Although she had no children, Amalia and Julius took care of two of their closest relatives. Since 1822 their nephew Alfred von Dyhrn was living at their mansion in Hermsdorf, and later Amalia also took care of her niece Baroness Anette von Dyhrn.

== Dyhrn family versus Catholic Church ==
The priest Franz Gyrdt became the closest friend of the Baroness and was also the administrator of her finances. He was encouraging her to make several donations for Catholic Church and for catholic institutions in the province of Silesia. Amalia, as a humanitarian person, made numerous donations also for poor and less fortunate people during her life. Franz Gyrdt had a very big influence on the Baroness; it was probably because of him that the Baroness von Dyhrn converted to Catholicism.
In the middle of the 1860s she got very ill and in June 1866 she died. Surprisingly, the principal heir of her fortune was her longtime friend and advisor Gyrdt. Her closest relatives –the Dyhrns from Herzogswaldau, were extremely unpleasantly surprised by the content of Amalia's testament. The part of the Dyhrn family fortune, estimated to something more than 12 million thaler (nowadays approx. 200 million US dollars), which at the time was in Amalia's hands, was being inherited by a person who was not even a member of the family and who was actually Catholic. She left more than 9 million thaler (nowadays approx. 149 million US dollars) to Gyrdt, only 1,5 million thaler to her niece Anette (married to Count Heinrich Wilhelm von Dyhrn from the Dolzig estate), half of a million thaler to her nephew Alfred and the rest to charities in Breslau and for rebuilding of her mansion in Hermsdorf into an orphanage. She also left some of her money to her loyal longtime servants – especially appreciated was her personal maid and companion Clara Jäschke.

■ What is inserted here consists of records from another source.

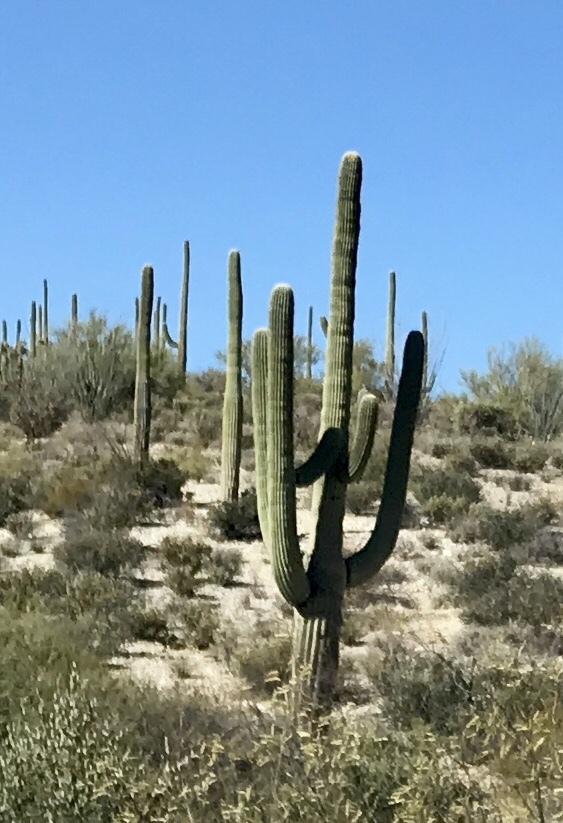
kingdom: Plantae
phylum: Tracheophyta
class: Magnoliopsida
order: Caryophyllales
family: Cactaceae
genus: Carnegiea
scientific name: Carnegiea gigantea
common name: Saguaro
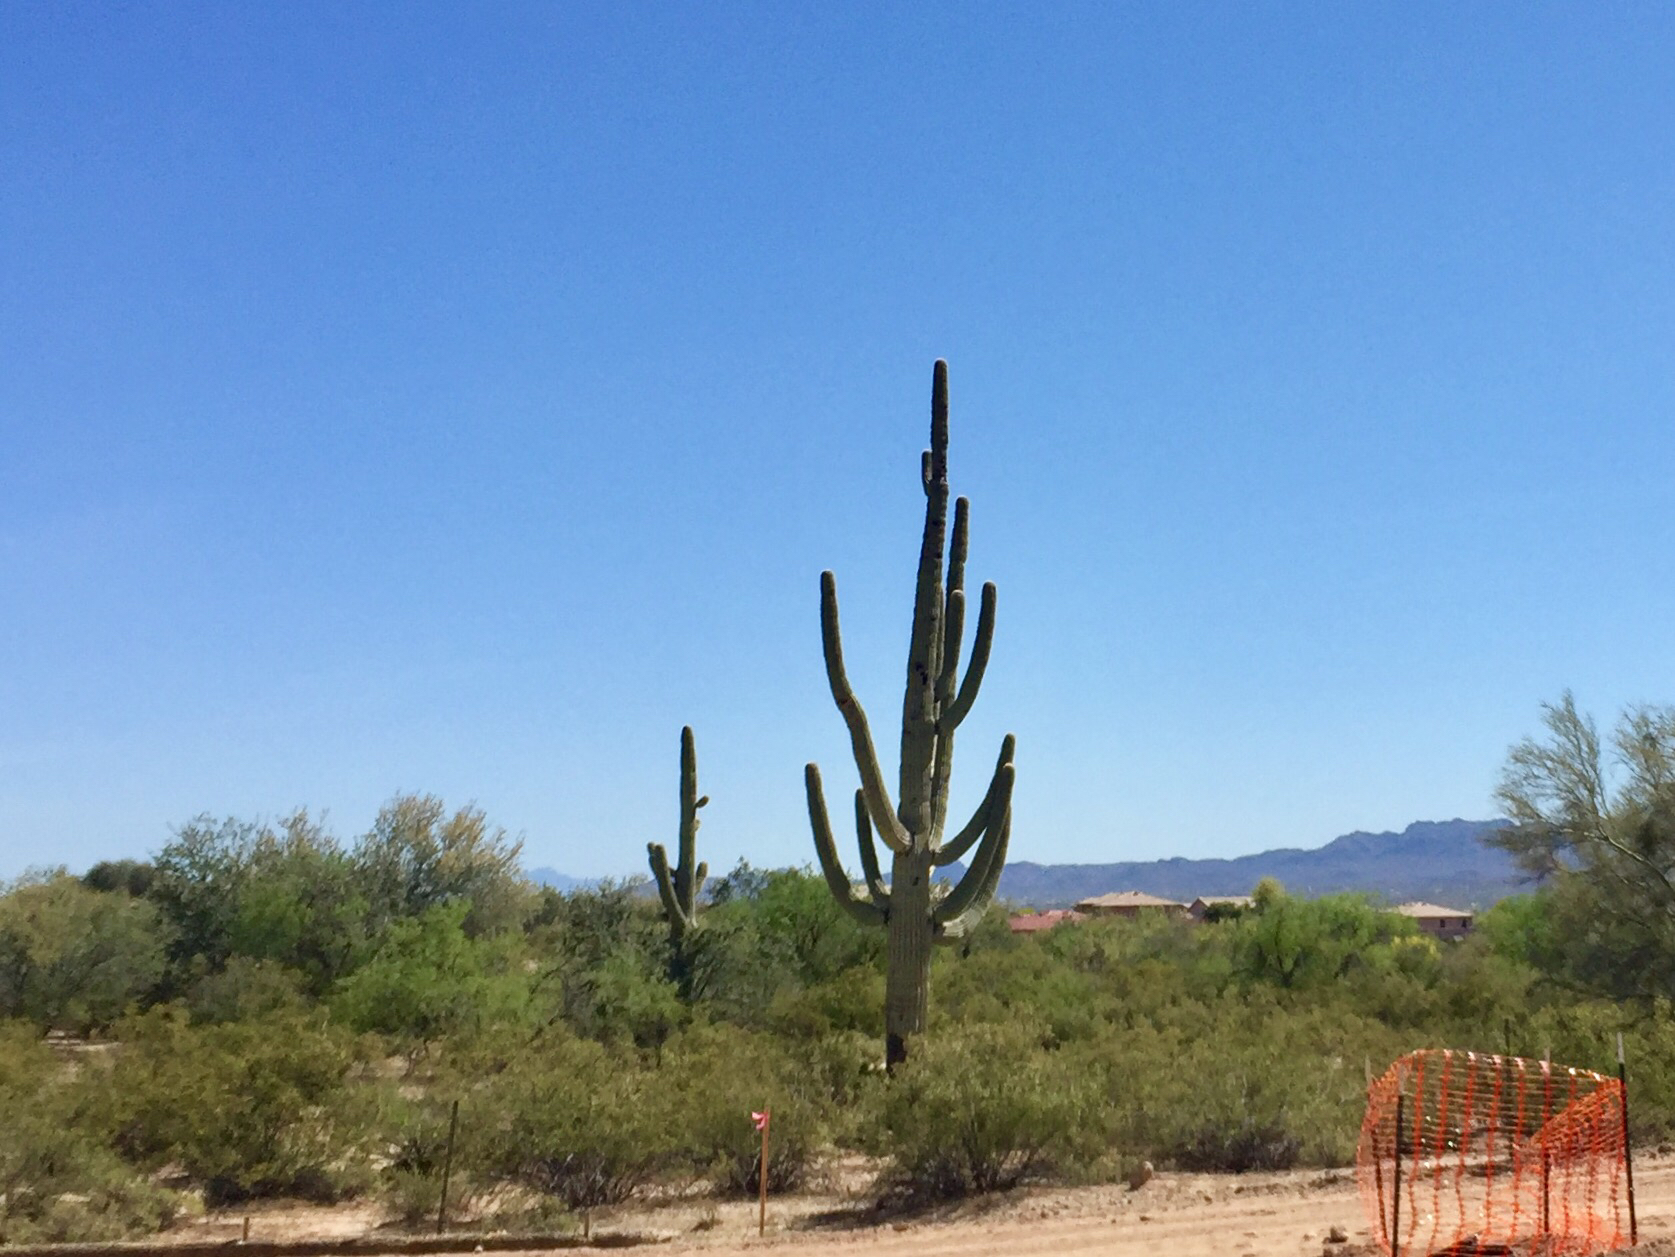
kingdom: Plantae
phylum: Tracheophyta
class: Magnoliopsida
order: Caryophyllales
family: Cactaceae
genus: Carnegiea
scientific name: Carnegiea gigantea
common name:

The Dyhrn family was not prepared to give up the fortune. But after more than 10 years of lawsuits between the family and Gyrdt nothing could be done in favor of the family, because the will was constructed perfectly, allowing neither a refutation nor the right for jurisdiction of the government. The Dyhrn family, who was always convinced, that the priest either forged the testament or forced Amalia to appoint him the main heir of the family fortune, was powerless. Even the Emperor Wilhelm himself could not help them.
After Franz Gyrdt received his share of the assets, his lifestyle changed dramatically. He bought new properties, traveled a lot and he also gave up working as a priest. After Gyrdt's death the fortune of this Protestant family was inherited by the Diocese of Breslau (elevated to Archdioces of Breslau in 1930) and was being administrated by the Prince-Bishop of Breslau dr. Heinrich Förster, who already in 1866 also directly inherited a share from Amalia von Dyhrn's estate, and by dr. Adolph Franz. When dr. Franz was leading the German Catholic newspaper Germania, this was also being, among many other Catholic institutions, financially supported by the Protestant Dyhrn family's fortune.

The story was mentioned in several European newspapers, being one of the biggest scandals in the German Catholic Church in the 19th Century.

== Legacy ==
The Dyhrn palace in Hermsdorf was later in fact rebuilt and modernized, and named after the Baroness as Amalia von Dyhrn-Czettritz Waisenhaus in Hermsdorf-Waldenburg.

Several hospitals were established in Lower Silesia under the Baroness von Dyhrn's supervision and financial support.

== Sources ==
- Archiv für schlesische Kirchengeschichte, Bands 8-9. A. Lax
- F. Petermann: Das Priestererbe. Selbstverlag, 1890.